REQUIRED WORK ->
Some entries follow. Reproduce exactly the lines starting at the one with "to populate the" and stopping after the one with "Modify the Data Fixtures".

=== Begin Enclosure ===

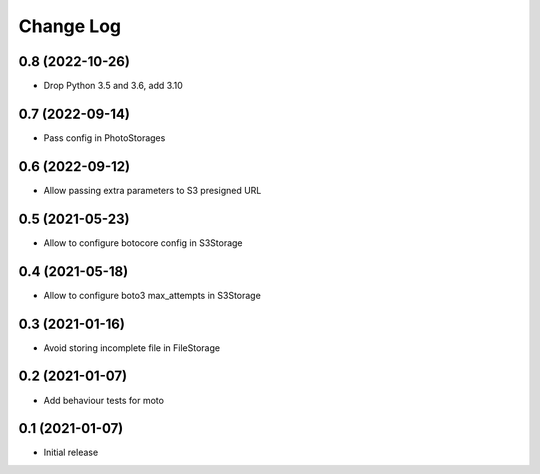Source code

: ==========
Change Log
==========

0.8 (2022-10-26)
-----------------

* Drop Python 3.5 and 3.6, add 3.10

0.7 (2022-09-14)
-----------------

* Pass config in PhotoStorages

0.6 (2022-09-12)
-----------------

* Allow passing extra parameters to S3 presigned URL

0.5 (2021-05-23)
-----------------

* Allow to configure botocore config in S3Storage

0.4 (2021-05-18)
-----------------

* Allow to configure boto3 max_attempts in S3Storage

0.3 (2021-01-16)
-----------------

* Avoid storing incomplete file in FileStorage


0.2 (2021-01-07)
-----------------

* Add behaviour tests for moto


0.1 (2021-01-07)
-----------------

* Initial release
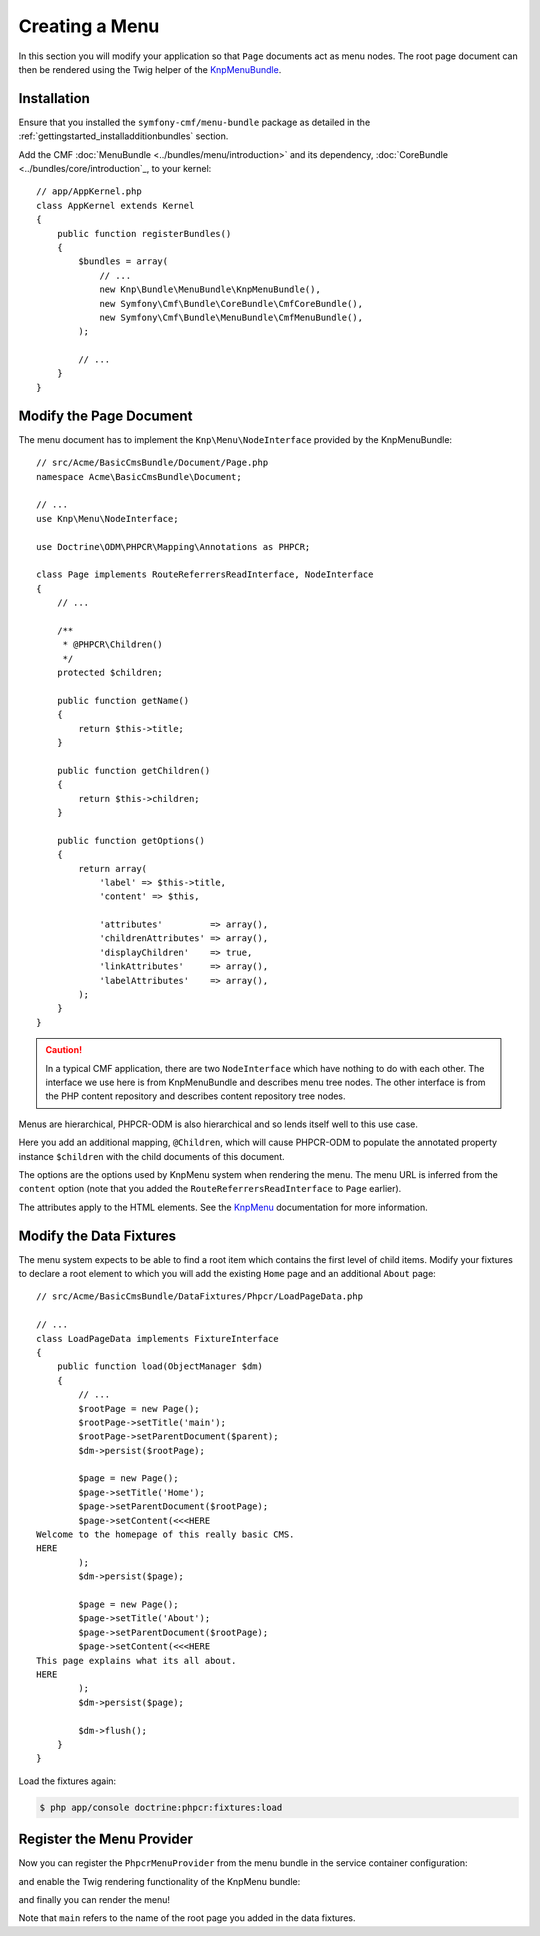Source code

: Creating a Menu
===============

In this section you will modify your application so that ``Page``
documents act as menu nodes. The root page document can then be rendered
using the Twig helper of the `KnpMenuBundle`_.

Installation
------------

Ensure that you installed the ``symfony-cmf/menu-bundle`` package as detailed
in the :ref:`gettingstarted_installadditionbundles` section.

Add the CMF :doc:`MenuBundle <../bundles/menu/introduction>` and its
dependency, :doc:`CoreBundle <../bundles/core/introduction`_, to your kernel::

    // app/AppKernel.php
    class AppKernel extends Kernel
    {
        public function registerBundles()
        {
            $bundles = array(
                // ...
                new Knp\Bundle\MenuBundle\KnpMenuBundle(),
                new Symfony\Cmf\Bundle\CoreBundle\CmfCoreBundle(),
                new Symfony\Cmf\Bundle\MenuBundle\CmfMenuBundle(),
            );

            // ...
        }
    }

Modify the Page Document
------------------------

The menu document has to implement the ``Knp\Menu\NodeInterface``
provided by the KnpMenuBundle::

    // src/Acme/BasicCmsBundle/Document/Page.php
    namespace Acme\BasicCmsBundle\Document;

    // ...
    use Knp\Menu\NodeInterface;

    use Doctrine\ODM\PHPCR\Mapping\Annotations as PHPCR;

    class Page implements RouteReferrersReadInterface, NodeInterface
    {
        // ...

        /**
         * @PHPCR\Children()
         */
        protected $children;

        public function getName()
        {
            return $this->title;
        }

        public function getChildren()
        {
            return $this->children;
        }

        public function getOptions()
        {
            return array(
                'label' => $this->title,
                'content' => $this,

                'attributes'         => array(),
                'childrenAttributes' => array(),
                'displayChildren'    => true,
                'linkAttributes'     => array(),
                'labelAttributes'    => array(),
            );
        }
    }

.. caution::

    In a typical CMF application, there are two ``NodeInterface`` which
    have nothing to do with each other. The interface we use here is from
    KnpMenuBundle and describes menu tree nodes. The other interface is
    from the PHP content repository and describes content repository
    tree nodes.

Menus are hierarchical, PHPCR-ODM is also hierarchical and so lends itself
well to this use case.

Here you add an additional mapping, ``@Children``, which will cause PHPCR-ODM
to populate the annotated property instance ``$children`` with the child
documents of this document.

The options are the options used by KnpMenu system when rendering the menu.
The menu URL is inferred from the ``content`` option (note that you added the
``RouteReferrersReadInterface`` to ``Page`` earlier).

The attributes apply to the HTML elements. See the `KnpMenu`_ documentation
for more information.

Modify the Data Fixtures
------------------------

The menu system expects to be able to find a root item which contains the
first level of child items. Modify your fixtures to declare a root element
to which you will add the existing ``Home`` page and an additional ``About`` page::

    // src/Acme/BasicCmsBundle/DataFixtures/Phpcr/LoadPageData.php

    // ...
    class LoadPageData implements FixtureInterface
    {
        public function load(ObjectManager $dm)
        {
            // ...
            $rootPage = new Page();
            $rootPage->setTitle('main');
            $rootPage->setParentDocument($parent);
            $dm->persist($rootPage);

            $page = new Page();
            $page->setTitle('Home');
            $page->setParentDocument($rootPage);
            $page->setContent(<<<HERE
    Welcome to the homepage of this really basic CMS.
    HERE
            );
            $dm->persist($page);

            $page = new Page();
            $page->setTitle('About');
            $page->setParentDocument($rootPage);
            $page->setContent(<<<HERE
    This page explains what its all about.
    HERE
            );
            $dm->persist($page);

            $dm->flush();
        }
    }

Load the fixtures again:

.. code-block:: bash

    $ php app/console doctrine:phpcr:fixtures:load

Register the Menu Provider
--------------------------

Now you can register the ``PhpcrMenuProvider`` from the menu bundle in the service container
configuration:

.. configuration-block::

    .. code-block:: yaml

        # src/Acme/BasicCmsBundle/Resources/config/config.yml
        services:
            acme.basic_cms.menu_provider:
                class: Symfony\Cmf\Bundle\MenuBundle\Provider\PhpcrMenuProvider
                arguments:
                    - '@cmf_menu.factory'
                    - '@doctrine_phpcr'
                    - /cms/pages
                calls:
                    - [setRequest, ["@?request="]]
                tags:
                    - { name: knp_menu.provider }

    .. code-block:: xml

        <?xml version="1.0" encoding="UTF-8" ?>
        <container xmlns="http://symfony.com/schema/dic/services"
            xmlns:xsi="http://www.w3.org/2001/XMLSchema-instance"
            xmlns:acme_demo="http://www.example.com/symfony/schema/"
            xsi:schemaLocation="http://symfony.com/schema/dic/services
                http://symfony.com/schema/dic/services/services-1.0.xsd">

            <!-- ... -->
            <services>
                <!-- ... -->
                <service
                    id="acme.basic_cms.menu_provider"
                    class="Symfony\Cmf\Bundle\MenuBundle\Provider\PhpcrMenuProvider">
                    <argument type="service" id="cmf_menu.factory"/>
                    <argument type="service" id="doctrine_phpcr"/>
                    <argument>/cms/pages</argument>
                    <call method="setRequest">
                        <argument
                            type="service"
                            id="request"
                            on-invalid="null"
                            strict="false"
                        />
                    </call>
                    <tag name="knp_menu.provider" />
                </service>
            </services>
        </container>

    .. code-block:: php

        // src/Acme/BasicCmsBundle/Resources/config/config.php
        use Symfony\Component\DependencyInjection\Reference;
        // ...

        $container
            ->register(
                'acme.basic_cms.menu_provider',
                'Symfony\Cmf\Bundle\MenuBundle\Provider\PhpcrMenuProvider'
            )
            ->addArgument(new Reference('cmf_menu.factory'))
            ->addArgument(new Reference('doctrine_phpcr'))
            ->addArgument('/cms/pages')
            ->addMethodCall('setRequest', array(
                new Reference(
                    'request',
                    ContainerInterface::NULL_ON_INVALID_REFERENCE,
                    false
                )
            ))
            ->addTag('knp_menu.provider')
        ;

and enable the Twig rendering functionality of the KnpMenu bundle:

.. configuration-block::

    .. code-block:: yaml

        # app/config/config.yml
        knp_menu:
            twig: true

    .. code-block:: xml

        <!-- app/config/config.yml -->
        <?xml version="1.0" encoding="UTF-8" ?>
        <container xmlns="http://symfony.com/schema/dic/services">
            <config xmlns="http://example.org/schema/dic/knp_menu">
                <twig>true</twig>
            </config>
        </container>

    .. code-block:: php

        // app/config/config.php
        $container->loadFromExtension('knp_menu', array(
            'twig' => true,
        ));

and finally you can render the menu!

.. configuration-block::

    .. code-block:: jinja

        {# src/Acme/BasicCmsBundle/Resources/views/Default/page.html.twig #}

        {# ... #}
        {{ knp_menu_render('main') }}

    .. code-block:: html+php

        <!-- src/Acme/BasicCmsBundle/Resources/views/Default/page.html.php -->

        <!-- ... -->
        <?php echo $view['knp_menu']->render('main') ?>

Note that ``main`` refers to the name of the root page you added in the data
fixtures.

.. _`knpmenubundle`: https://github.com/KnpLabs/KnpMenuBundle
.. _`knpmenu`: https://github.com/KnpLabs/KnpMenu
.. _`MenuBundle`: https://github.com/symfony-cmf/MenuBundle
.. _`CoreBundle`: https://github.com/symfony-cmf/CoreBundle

=== End Enclosure ===

EXERCISE RESPONSE ->
to populate the annotated property instance ``$children`` with the child
documents of this document.

The options are the options used by KnpMenu system when rendering the menu.
The menu URL is inferred from the ``content`` option (note that you added the
``RouteReferrersReadInterface`` to ``Page`` earlier).

The attributes apply to the HTML elements. See the `KnpMenu`_ documentation
for more information.

Modify the Data Fixtures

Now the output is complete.